President Barack Obama’s health care law has stayed controversial from its 2010 passage to the Supreme Court ruling upholding it last week, but the University of Minnesota has stayed on the same course with its enactment of it the whole time.
The individual mandate, which will require citizens to either purchase health care or face fines starting in 2014, has spurred debate both on and off the University campus. The June 28 ruling upheld most of the act, including the controversial mandate. The vote was 5-4, with Republican President George W. Bush-appointed Chief Justice John Roberts swinging left unexpectedly.
The University has required health insurance as a term of enrollment for 25 years, according to Boynton Health Service Chief Operating Officer Carl Anderson, so the federal mandate applies to coverage most students already have.
Boynton was already in the process of implementing a more comprehensive waiver this fall that will require students to submit either electronic verification or certificates of coverage as proof of insurance.
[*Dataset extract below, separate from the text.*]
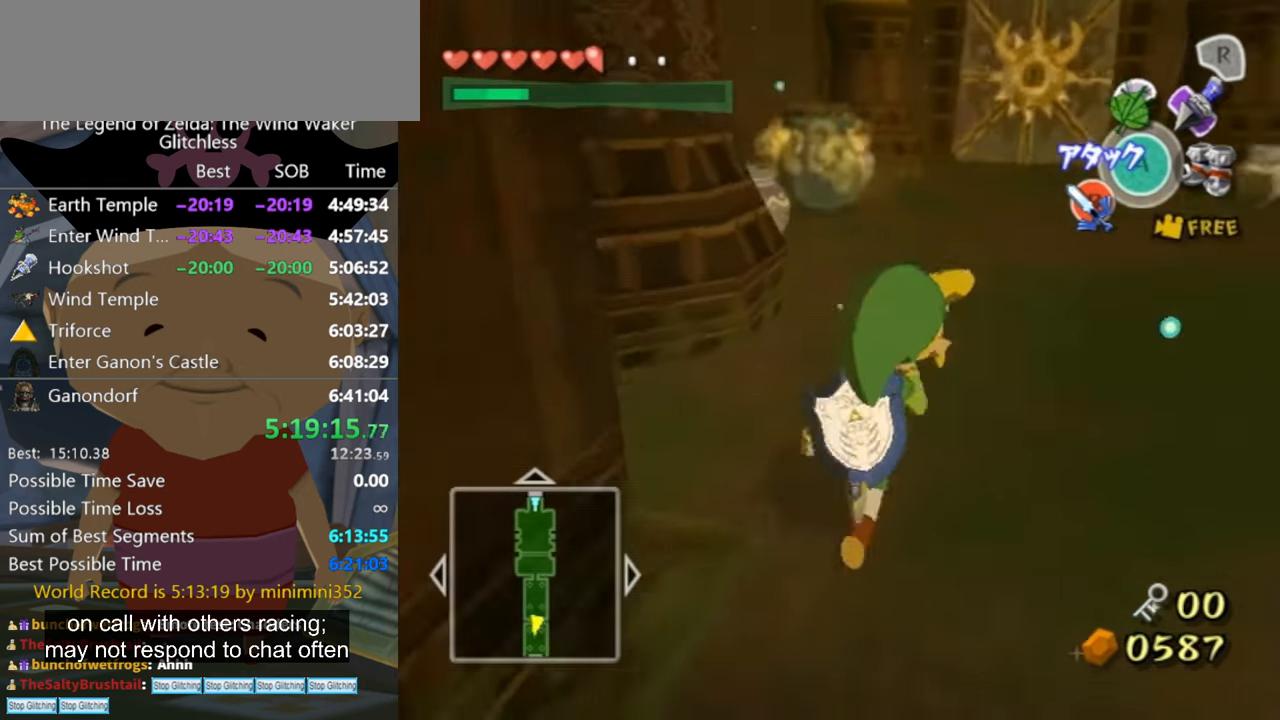
{"buttons": [], "left_stick": "up-right", "right_stick": "center", "events": [[100, "right_stick", "center"], [200, "A", "down"], [266, "A", "up"]]}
It’s aimed to catch the estimated 7 to 10 percent of uninsured students at the University who slip through the cracks currently.
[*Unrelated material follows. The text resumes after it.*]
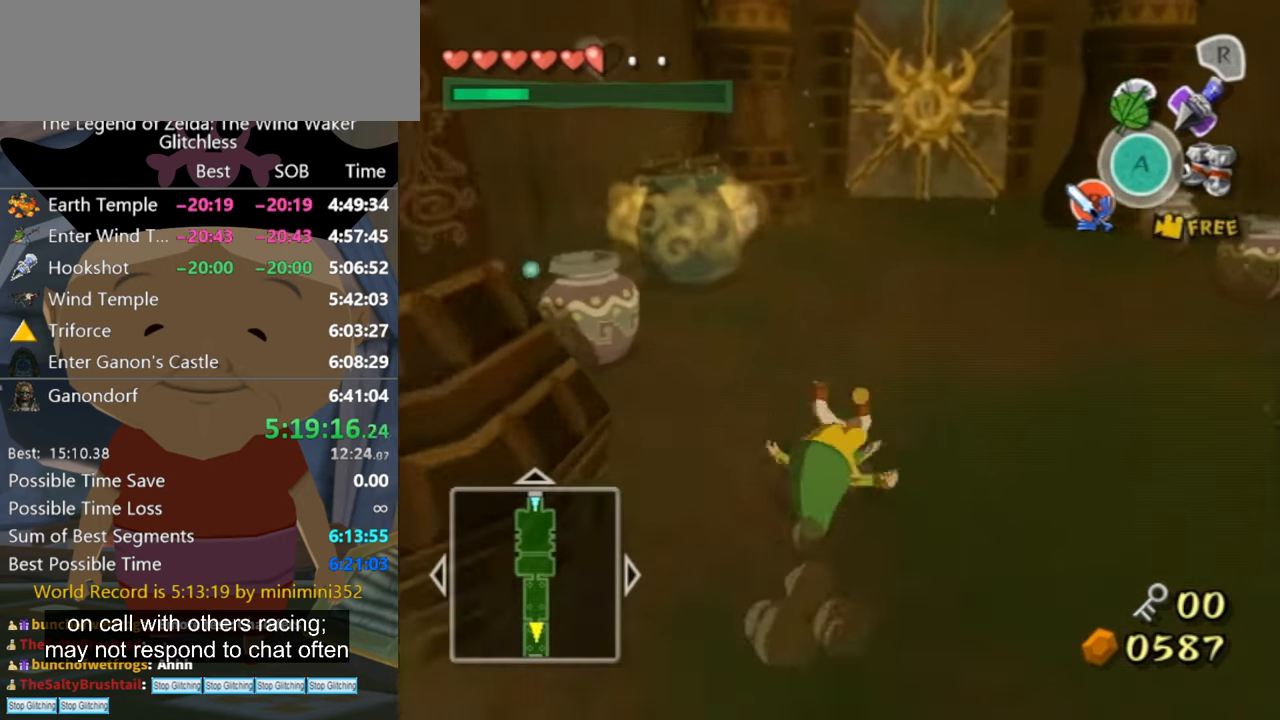
{"buttons": [], "left_stick": "right", "right_stick": "center", "events": [[33, "left_stick", "right"], [133, "right_stick", "left"], [333, "right_stick", "center"]]}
The majority found that the mandate passes muster because it is Congress collecting taxes, which the government has the authority to do under the Constitution.
University political science student Tom Torkelson said, while he supported the health bill overall, he disagrees with the mandate.
He said the mandate made the otherwise-good bill unnecessarily divisive, and a switch to a Canadian-style, single-payer system would reduce health care costs enough without the mandate. Under the single-payer system, the government collects and distributes health care funds, mainly through taxation.
Lynn A. Blewett, director of the State Health Access Data Assistance Center, said she was relieved the individual mandate didn’t sink Affordable Care. Her organization, housed in the University’s School of Public Health, is currently working in a partnership with 10 other states on national health reform, so returning to the incremental pre-ACA system for state funding would have been a serious setback, she said.
Lawrence Jacobs, director of the Center for the Study of Politics and Governance at the University, said the mandate was only ever going to affect a few people. He said after subtracting the 18- to 26-year-olds newly covered on their parents’ plans, those receiving health benefits through their employers and everyone on Medicaid, only about 2 in every 100 people would have to purchase insurance.
Still, the bill sets many new precedents at once, which he said “doesn’t happen more than a few times in a lifetime.”
Anderson said he thinks the ruling suggests Boynton’s commitment to the health care safety net “is being recognized on a much bigger level.”
Jacobs said he also considers the Supreme Court’s decision pivotal. But he said he believes this based on his review of ACA provisions that were overlooked before the ruling.
The bill initially allowed the federal government to pull state funding for Medicaid if states failed to comply with the law’s plan for expanded coverage. Many state leaders saw this as coercive, and the courts agreed that it constituted an excess of federal influence, Jacobs said.
As the act stands now, the federal government cannot pull existing Medicaid funds from states, but they can withhold additional money from states that don’t expand access.
Blewett said a state’s decision not to go along with the federal plan would “really just amount to a loss.”
In states like Texas — which has about 6 million uninsured people compared to Minnesota’s approximately 450,000 — this gentler version of the Medicaid provision still amounts to plenty of financial pressure.
“There are a lot of wrinkles in the ruling,” Jacobs said.
He said he hopes now that the court has officially put the constitutionality debate to bed, discussion can progress to the bill’s other strengths and weaknesses.
—The Associated Press contributed to this report.